Why are artichokes so hard to pair with wine? The main culprit is cynarin, a chemical compound that changes the way our taste buds perceive flavors. After eating artichokes, many people experience extra sweetness in their food and drinks, while a few others may taste more bitter flavors.
My problem is that I love wine and I love artichokes, especially when signs of springs are starting to be seen all around. So the other night, I made one of my favorite spring recipes, pasta with braised artichokes, green beans, lima beans, and bacon lardons. As for the wine, I decided to try the Kogl Magna Domenica Albus 2009.

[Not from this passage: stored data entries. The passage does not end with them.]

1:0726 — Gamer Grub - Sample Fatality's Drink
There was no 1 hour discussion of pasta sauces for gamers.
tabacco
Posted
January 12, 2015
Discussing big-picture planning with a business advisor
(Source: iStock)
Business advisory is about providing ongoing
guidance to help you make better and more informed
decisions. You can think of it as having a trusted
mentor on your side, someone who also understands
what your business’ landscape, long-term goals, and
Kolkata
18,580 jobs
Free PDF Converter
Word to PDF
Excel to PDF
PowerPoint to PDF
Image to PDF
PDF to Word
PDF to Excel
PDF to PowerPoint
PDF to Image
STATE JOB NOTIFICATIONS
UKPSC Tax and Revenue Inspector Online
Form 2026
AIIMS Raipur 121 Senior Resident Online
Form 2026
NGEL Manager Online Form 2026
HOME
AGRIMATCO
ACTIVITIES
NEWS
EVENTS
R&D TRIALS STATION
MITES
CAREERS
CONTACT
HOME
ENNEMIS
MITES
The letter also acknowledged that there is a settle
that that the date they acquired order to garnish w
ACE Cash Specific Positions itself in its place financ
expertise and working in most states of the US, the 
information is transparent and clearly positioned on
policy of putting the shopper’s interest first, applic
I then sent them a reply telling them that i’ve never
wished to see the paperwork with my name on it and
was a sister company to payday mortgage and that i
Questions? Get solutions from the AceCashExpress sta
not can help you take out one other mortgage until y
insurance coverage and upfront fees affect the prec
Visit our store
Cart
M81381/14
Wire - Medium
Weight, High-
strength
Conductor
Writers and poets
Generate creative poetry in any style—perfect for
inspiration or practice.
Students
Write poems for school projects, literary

Home of the Cvetko family since 1820, the Kogl Winery is located in Northeastern Slovenia, not very far from the borders of Hungary, Austria, and Croatia. With a humid continental climate and prolongued freezing periods during wintertime, the region is famous for its white wines.
The Magna Domenica Albus (Latin for “Grand White Estate Wine”) is the winery’s flagship wine. It is a blend of Riesling, Yellow Muscat, and Auxerrois, aged in traditional big wooden barrels. The wine had a light golden color and a lively flowery nose. The palate was dry, refreshing with a good body, notes of citrus and peach, and a relatively low alcohol content. I served the pasta with a squeeze of lemon (which I think minimizes the effect of cynarin), a dash of cream, freshly grated parmesan, and ground black pepper. That made the wine taste even better, crisp, clean, aromatic, and not too sweet at all.